A Blog About Intellectual Property Litigation and the District of Delaware


While we're talking about reply briefs—Judge Connolly this month affirmed Judge Burke's conclusion that a defendant had "abandoned" arguments that it set forth in its opening brief, because the defendant failed to further address those arguments in a reply after receiving pushback in the answering brief.

Here is what Judge Burke said:

In its opening brief, Defendants appeared to challenge these claims on two other grounds . . . . However, after Plaintiff pushed back on these issues in its answering brief, Defendants did not further address the issues in their reply brief. . . . Thus, Defendants have abandoned these arguments and the Court will not further address them herein.

Judge Connolly disagreed that such arguments are necessarily "waived":

I agree with Defendants that the failure to address in a reply brief an argument that was raised in the opening brief does not constitute a waiver of that argument. Our Local Rules do not require a reply brief and they prohibit a party from repeating in a reply brief the same arguments raised in the opening brief. Del. L. R. 7.1.2.

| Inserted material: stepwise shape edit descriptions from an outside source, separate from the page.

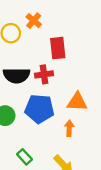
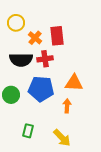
orange cross: (34, 21) -> (35, 38), moved
green rectangle: (25, 157) -> (28, 131), turned 56

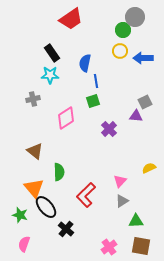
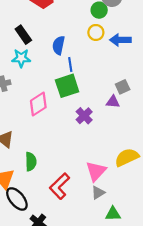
green square: (93, 101) -> (67, 86), size x1.6
yellow semicircle: (149, 168) -> (127, 157), size x1.6
pink triangle: (120, 181) -> (96, 171), size x1.5

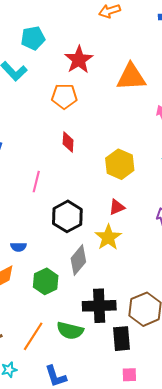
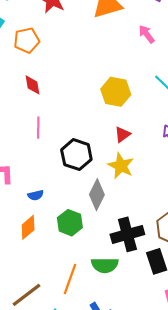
orange pentagon: (64, 96) -> (27, 40), moved
red diamond: (68, 142) -> (33, 85), moved

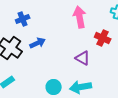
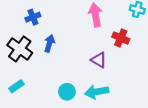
blue arrow: (38, 43) -> (49, 43), turned -49

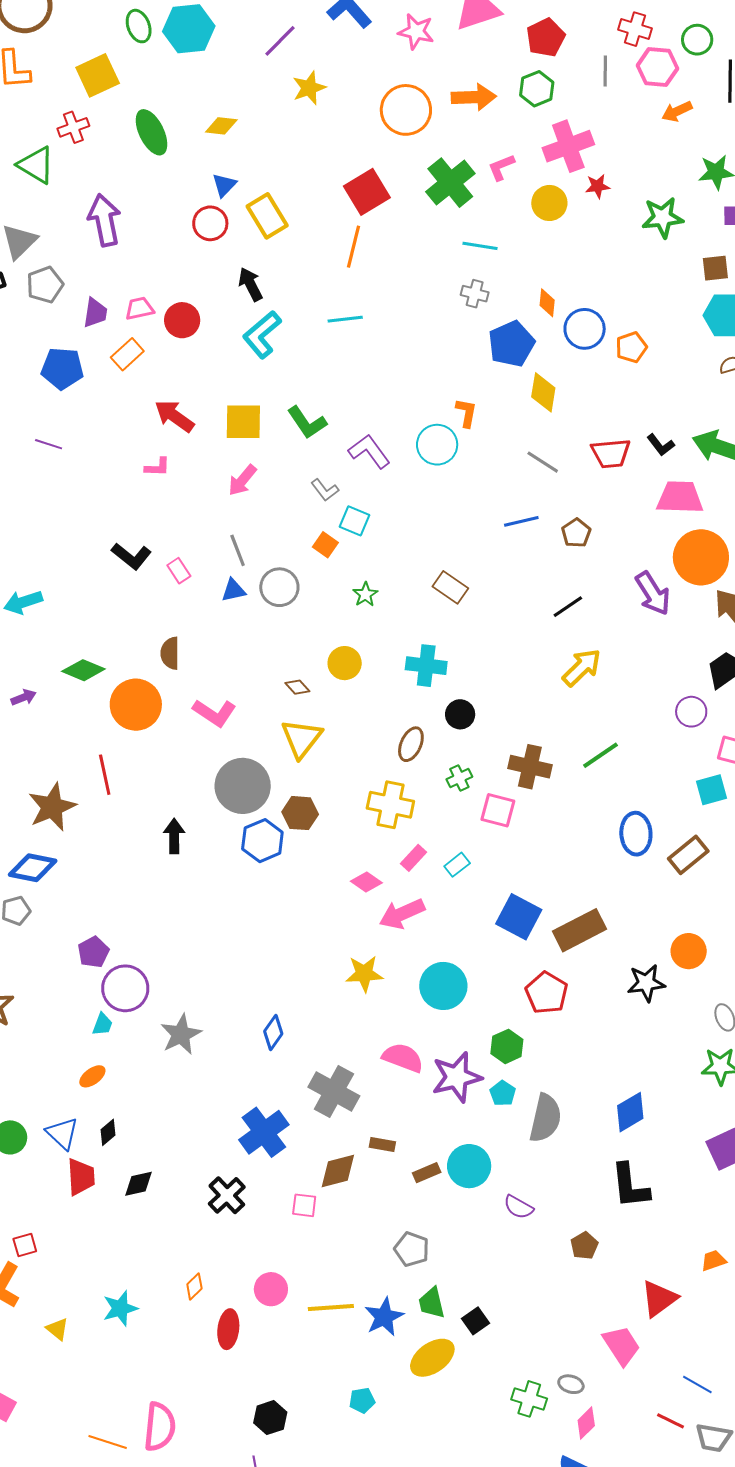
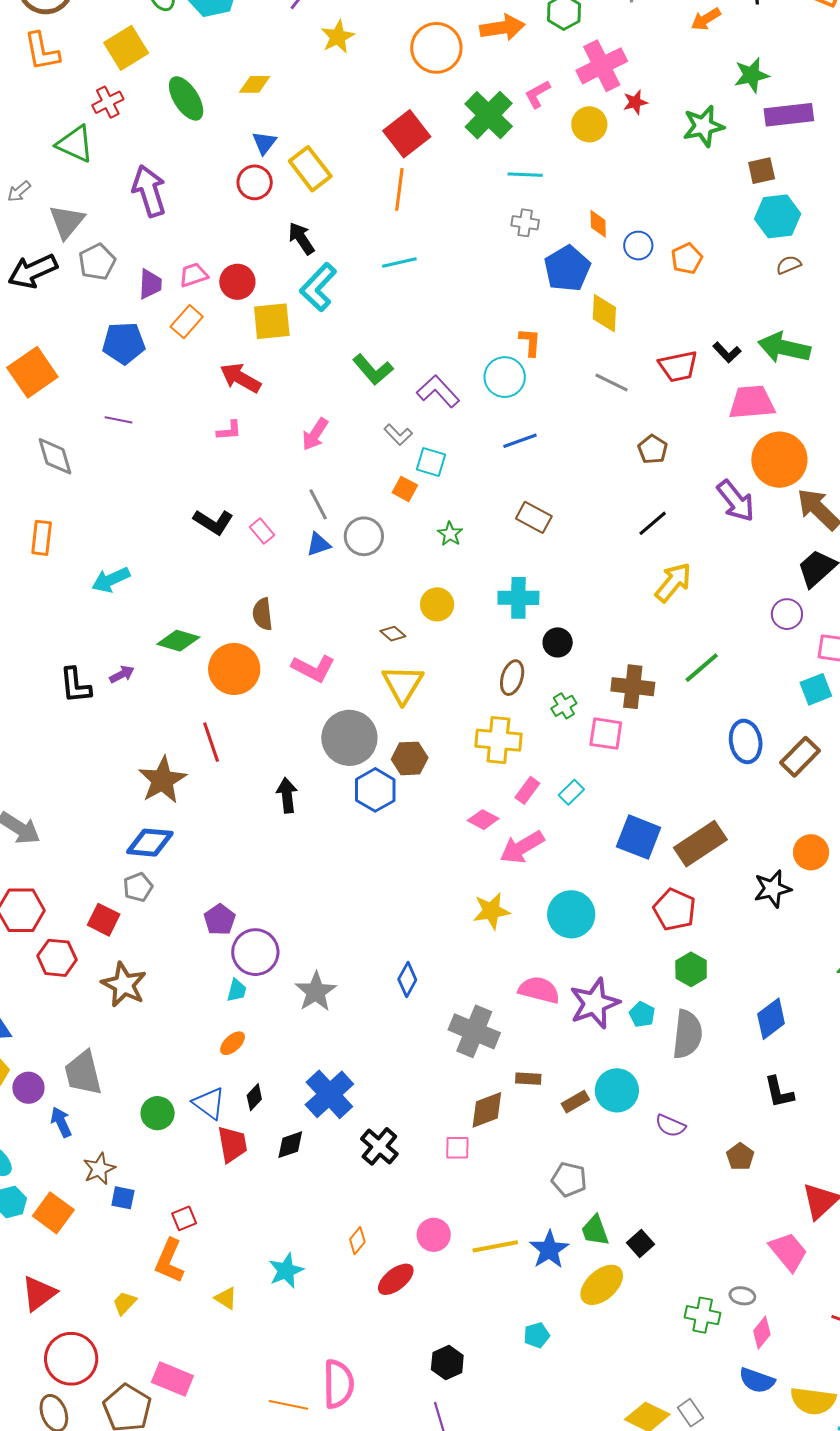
blue circle: (585, 329) -> (638, 246), size x0.7
yellow square: (243, 422) -> (272, 321), moved
blue line: (521, 521) -> (520, 441), moved
green hexagon: (507, 1046) -> (691, 969), moved
blue cross: (264, 1132) -> (329, 1094), moved
black L-shape: (630, 1186) -> (779, 1092), size x0.7
red ellipse: (228, 1329) -> (396, 1279), turned 51

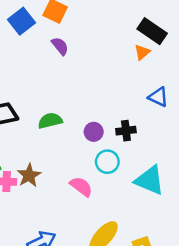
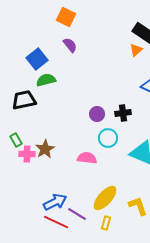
blue square: (22, 21) -> (37, 59), moved
green semicircle: (50, 121) -> (46, 80), moved
pink semicircle: (81, 187) -> (87, 158), turned -30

But he agreed with Judge Burke's conclusion that they were "implicitly conceded":

Under the circumstances present here—where Defendants' opening brief inundated the Magistrate Judge with arguments, a number of which were conclusory—I do not fault the Magistrate Judge for finding that Defendants implicitly conceded the two arguments in question by failing to counter in the reply brief the specific points of rebuttal Plaintiffs made to those arguments in the answering brief.

He also included some interesting quotes about how failure to contest rebuttal points is "not necessarily a waiver, but it is a risky tactic, and sometimes fatal" (quoting a Seventh Circuit opinion).